- [Requirement] Please print the lines of the entries below from the line with "YourMusix: In Isolation with" up to and including the line with "Biosignal HomeoRx", keeping every character the same.

- [Supplied records]
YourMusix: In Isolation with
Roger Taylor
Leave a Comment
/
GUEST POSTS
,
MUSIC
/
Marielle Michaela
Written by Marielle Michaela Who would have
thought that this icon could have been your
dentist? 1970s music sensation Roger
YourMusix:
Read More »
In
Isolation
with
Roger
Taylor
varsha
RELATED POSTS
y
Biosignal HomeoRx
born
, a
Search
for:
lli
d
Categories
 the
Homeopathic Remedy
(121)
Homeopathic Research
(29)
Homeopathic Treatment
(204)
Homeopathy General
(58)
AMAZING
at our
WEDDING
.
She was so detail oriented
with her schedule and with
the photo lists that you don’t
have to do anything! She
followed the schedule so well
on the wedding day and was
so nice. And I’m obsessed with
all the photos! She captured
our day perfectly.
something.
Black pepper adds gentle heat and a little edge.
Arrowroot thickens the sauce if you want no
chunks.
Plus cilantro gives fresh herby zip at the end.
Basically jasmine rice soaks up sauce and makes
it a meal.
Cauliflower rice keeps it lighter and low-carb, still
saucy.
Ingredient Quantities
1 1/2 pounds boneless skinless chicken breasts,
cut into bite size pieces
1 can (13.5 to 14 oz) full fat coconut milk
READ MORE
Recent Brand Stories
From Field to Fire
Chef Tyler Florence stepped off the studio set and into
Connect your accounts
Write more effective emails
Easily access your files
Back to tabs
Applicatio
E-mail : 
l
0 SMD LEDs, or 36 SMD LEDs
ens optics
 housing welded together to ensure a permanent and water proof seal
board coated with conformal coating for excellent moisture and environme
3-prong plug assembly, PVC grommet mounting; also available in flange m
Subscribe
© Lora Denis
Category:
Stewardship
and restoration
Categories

---

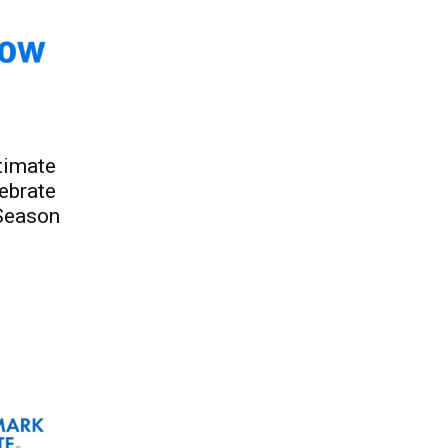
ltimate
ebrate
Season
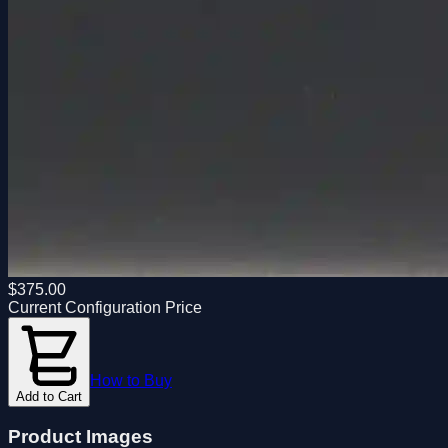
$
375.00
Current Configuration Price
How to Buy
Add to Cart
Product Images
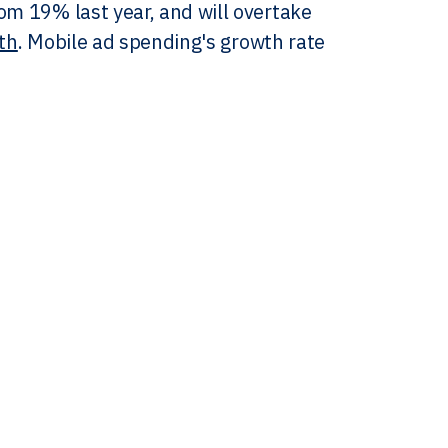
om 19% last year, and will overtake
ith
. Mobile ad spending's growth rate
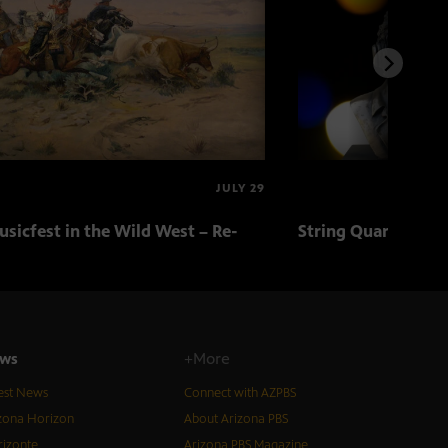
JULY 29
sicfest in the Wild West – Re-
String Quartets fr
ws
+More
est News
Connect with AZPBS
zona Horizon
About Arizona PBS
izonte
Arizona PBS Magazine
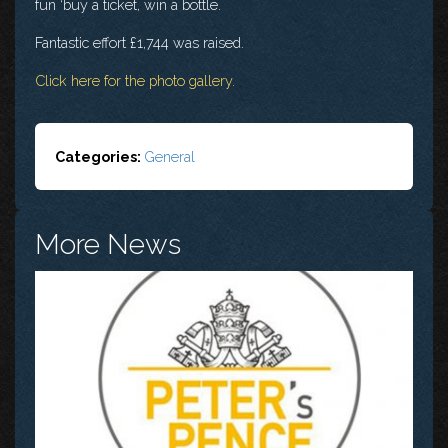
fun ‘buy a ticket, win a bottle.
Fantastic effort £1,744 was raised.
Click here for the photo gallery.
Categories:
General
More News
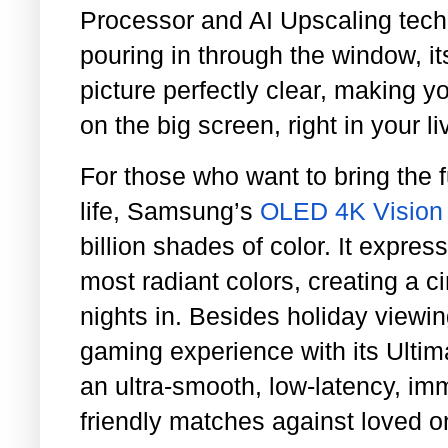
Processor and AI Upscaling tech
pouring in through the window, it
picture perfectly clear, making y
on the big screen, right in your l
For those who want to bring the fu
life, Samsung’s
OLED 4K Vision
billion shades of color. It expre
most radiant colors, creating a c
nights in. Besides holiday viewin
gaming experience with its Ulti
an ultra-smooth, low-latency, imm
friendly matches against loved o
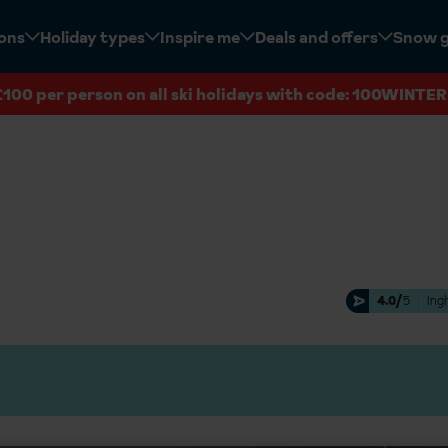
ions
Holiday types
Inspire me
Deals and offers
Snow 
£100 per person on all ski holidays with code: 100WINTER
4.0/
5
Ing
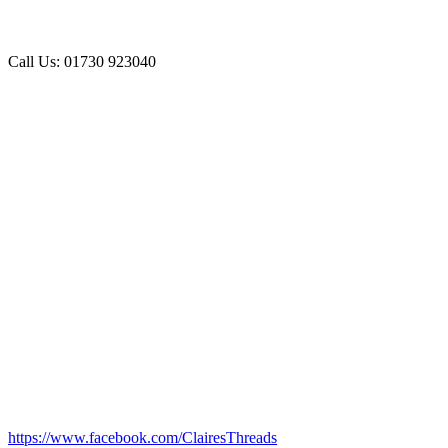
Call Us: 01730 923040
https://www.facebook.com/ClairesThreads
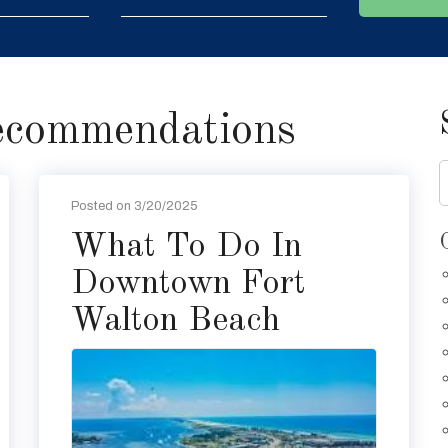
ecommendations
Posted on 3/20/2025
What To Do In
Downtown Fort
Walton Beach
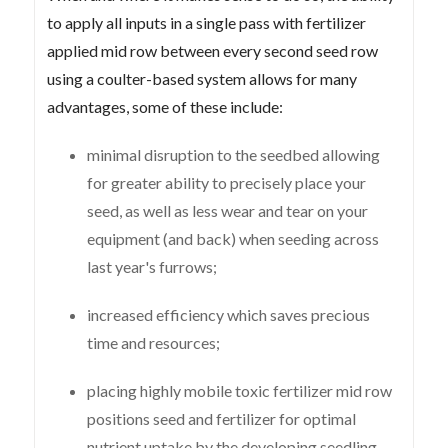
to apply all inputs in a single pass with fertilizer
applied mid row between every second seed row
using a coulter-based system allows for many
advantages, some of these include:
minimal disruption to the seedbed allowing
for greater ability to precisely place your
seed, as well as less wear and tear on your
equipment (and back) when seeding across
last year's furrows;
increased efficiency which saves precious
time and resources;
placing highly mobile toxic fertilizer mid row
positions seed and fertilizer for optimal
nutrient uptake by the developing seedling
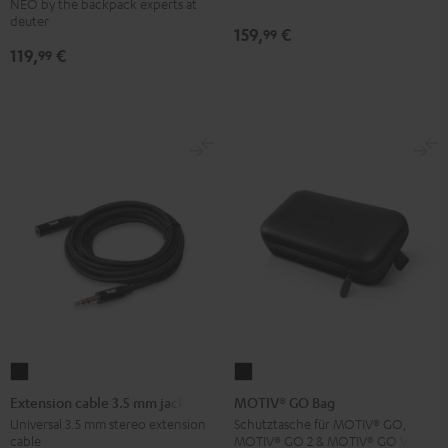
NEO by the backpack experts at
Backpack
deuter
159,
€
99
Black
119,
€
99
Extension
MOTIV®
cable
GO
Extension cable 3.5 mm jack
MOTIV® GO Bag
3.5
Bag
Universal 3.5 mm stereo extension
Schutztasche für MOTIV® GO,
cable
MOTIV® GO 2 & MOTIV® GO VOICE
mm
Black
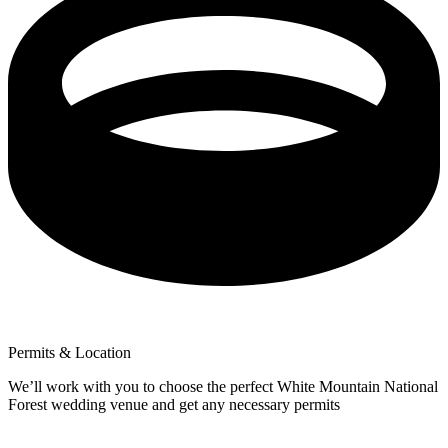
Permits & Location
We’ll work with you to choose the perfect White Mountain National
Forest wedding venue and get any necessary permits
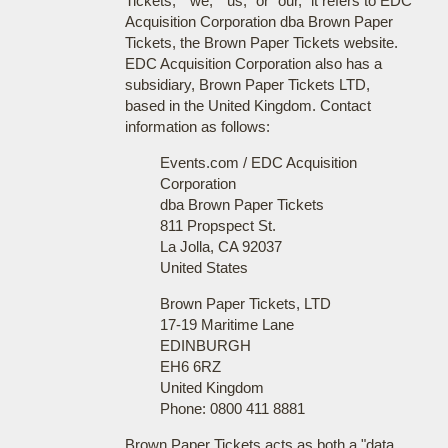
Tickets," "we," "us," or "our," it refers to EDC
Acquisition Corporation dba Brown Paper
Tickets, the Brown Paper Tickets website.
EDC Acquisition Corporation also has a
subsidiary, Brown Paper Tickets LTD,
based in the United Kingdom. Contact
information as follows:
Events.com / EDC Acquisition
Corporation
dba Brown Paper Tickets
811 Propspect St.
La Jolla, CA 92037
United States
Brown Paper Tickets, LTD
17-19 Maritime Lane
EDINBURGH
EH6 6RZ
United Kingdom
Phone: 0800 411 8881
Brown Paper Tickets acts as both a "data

- [Finished exercise]
YourMusix: In Isolation with
Roger Taylor
Leave a Comment
/
GUEST POSTS
,
MUSIC
/
Marielle Michaela
Written by Marielle Michaela Who would have
thought that this icon could have been your
dentist? 1970s music sensation Roger
YourMusix:
Read More »
In
Isolation
with
Roger
Taylor
varsha
RELATED POSTS
y
Biosignal HomeoRx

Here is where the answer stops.